Là encore, compte tenu des forces en présence au Palais Bourbon, l'adoption d'une telle motion est a priori impossible. Mais cette procédure donne quinze minutes à l'un des signataires pour la défendre et deux minutes à chacun des huit groupes politiques de l'Assemblée.
C'est une procédure qui a beaucoup gagné en notoriété en juillet 2018, lorsque l'affaire Benalla s'est invitée dans le débat de feu la réforme constitutionnelle. Chaque député peut réclamer un rappel au règlement à condition de le motiver. Il dispose alors de deux minutes pour s'expliquer.
Une arme qui sera, à n'en pas douter, largement utilisée si un orateur s'estime lésé lors de la discussion.
Le 49.3, c'est l'arme ultime, à double tranchant, qui mettrait immédiatement fin au débat dans l'Hémicycle si l'exécutif se résignait à l'utiliser. La Constitution permet au gouvernement d'engager sa responsabilité devant les députés (via le fameux article 49, alinéa 3), pour les obliger à se prononcer en bloc sur la réforme. Cette possibilité, qui peut s'activer à n'importe quel moment de la discussion, serait cependant dénoncée comme un passage en force par l'opposition.

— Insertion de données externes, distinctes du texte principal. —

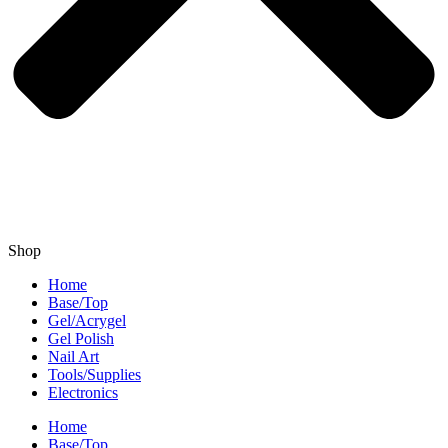
Shop
Home
Base/Top
Gel/Acrygel
Gel Polish
Nail Art
Tools/Supplies
Electronics
Home
Base/Top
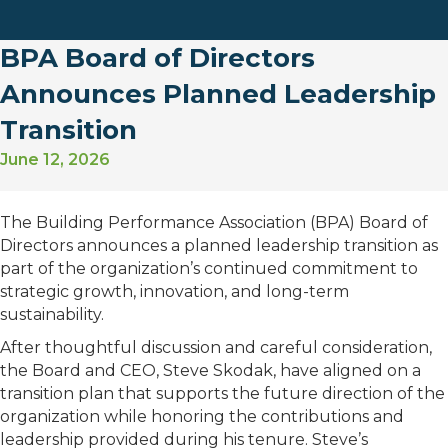
BPA Board of Directors
Announces Planned Leadership
Transition
June 12, 2026
The Building Performance Association (BPA) Board of
Directors announces a planned leadership transition as
part of the organization’s continued commitment to
strategic growth, innovation, and long-term
sustainability.
After thoughtful discussion and careful consideration,
the Board and CEO, Steve Skodak, have aligned on a
transition plan that supports the future direction of the
organization while honoring the contributions and
leadership provided during his tenure. Steve’s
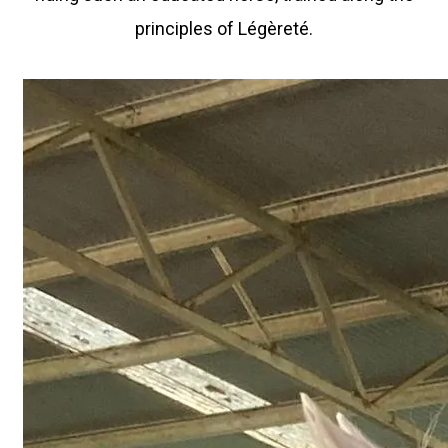
principles of Légèreté.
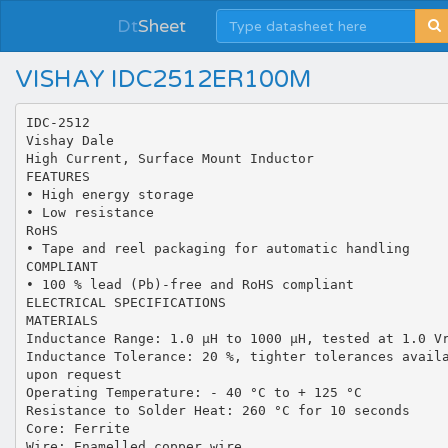
Dt
Sheet
VISHAY IDC2512ER100M
IDC-2512
Vishay Dale
High Current, Surface Mount Inductor
FEATURES
• High energy storage
• Low resistance
RoHS
• Tape and reel packaging for automatic handling
COMPLIANT
• 100 % lead (Pb)-free and RoHS compliant
ELECTRICAL SPECIFICATIONS
MATERIALS
Inductance Range: 1.0 µH to 1000 µH, tested at 1.0 V
Inductance Tolerance: 20 %, tighter tolerances avail
upon request
Operating Temperature: - 40 °C to + 125 °C
Resistance to Solder Heat: 260 °C for 10 seconds
Core: Ferrite
Wire: Enamelled copper wire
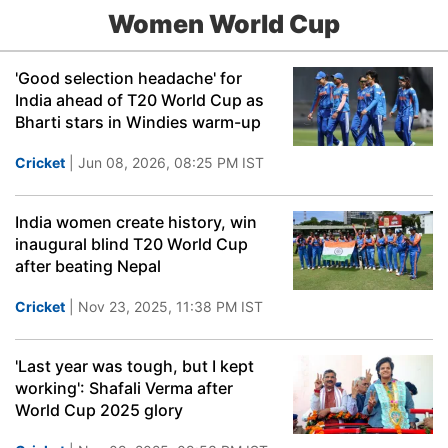
Women World Cup
'Good selection headache' for
India ahead of T20 World Cup as
Bharti stars in Windies warm-up
Cricket
| Jun 08, 2026, 08:25 PM IST
India women create history, win
inaugural blind T20 World Cup
after beating Nepal
Cricket
| Nov 23, 2025, 11:38 PM IST
'Last year was tough, but I kept
working': Shafali Verma after
World Cup 2025 glory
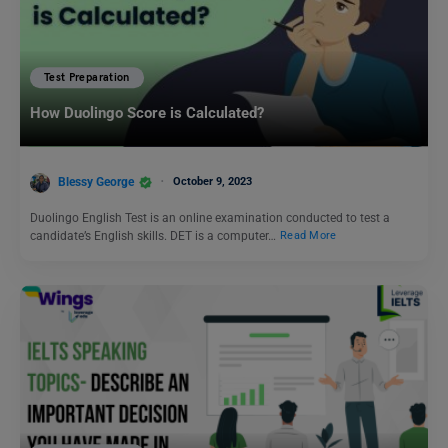
Test Preparation
How Duolingo Score is Calculated?
Blessy George
October 9, 2023
Duolingo English Test is an online examination conducted to test a
candidate’s English skills. DET is a computer…
Read More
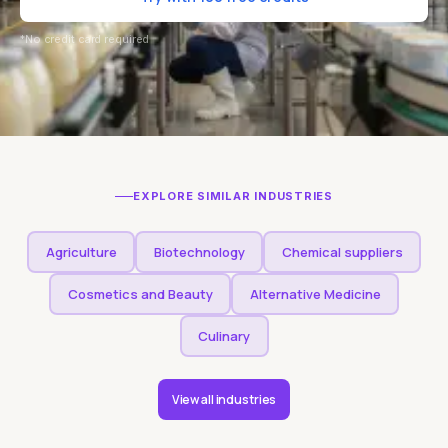
*No credit card required
EXPLORE SIMILAR INDUSTRIES
Agriculture
Biotechnology
Chemical suppliers
Cosmetics and Beauty
Alternative Medicine
Culinary
View all industries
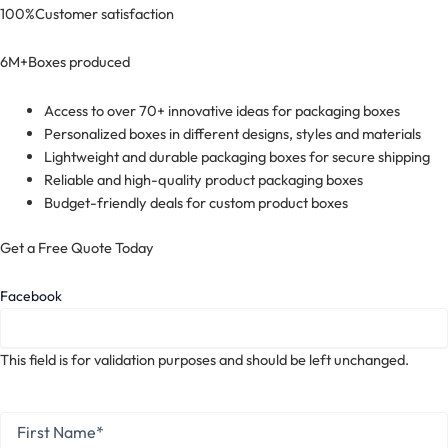
100%
Customer satisfaction
6M+
Boxes produced
Access to over 70+ innovative ideas for packaging boxes
Personalized boxes in different designs, styles and materials
Lightweight and durable packaging boxes for secure shipping
Reliable and high-quality product packaging boxes
Budget-friendly deals for custom product boxes
Get a Free Quote Today
Facebook
This field is for validation purposes and should be left unchanged.
First
Name
*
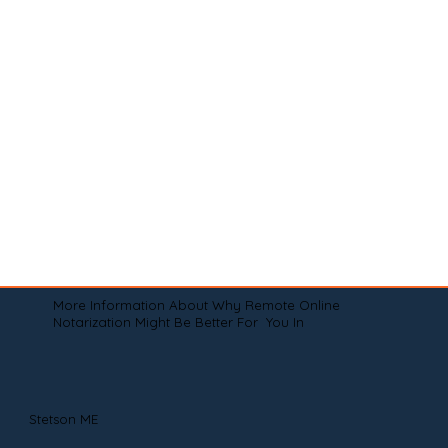
More Information About Why Remote Online
Notarization Might Be Better For You In
Stetson ME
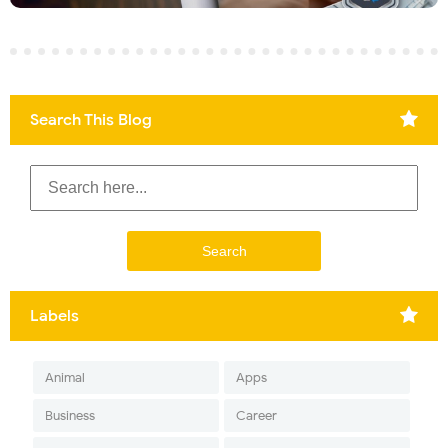
Search This Blog
Labels
Animal
Apps
Business
Career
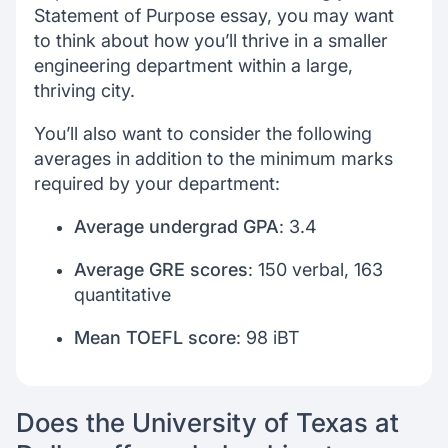
Statement of Purpose essay, you may want
to think about how you’ll thrive in a smaller
engineering department within a large,
thriving city.
You’ll also want to consider the following
averages in addition to the minimum marks
required by your department:
Average undergrad GPA
: 3.4
Average GRE scores
: 150 verbal, 163
quantitative
Mean TOEFL score
: 98 iBT
Does the University of Texas at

Sur LCP, mi-janvier, le ministre des Relations avec le Parlement Marc Fesneau a affirmé que l'utilisation du "49.3" n'était "pas dans les tuyaux".
Sans aller jusque-là, l'exécutif peut sortir de sa manche un autre alinéa de la Constitution. L'article "44.3" prévoit la possibilité de solliciter un vote bloqué sur tout ou partie du texte, en ne mettant au vote que les amendements proposés ou acceptés par le gouvernement. Toutefois, cette procédure "ne permet pas de faire obstacle à la discussion (...) des amendements non retenus par le Gouvernement", précise le site de l'Assemblée nationale. La procédure permet alors d'économiser du temps de vote sur l'ensemble des amendements non retenus.
Si l'Exécutif renonce à un bras de fer frontal, il pourrait tout simplement allonger de plusieurs jours les débats si le calendrier actuel (deux semaines de discussion) n'y suffisait pas. À sa demande, la conférence des présidents de l'Assemblée pourrait ainsi prévoir de reporter le vote solennel sur la réforme, prévu au mardi 3 mars.
Quitte à mordre sur la campagne des municipales ? "Ce ne serait pas correct mais on sent qu’il y a, de la part de la majorité, cette volonté de passer en force, de se moquer du débat public. Je sens que cette hypothèse est de plus en plus probable", regrette un ténor de la droite.
Pour le moment deux semaines de "trêve parlementaire" sont prévues avant le second tour des municipales, le 22 mars.
Le président de séance sera aussi un des acteurs clé pour assurer la fluidité des débats en séance. Il distribue la parole, met au voix les amendements, s'assure du bon déroulé de la discussion...
Et, depuis la réforme du règlement de l'Assemblée nationale, il dispose aussi de nouvelles facultés pour rationaliser ou limiter, selon les points de vue, le temps de parole des députés. Par exemple, en accordant la parole à un seul représentant par groupe si plusieurs députés de la même famille politique ont déposé des amendements identiques.
L'agenda du président de l'Assemblée nationale, Richard Ferrand, indique que celui-ci sera très présent au Perchoir tout au long de la semaine, samedi et dimanche inclus. Selon nos informations, il présidera très largement le début de la discussion de l'examen du projet de loi ordinaire, jusqu'à l'adoption de son article premier.
Une façon, selon son entourage, d'imprimer un "mode d'emploi" destiné à inspirer les six vice-présidents de l'Assemblée qui seront amenés à se relayer, jour et nuit, dans l'Hémicycle tout au long de l'examen de la réforme.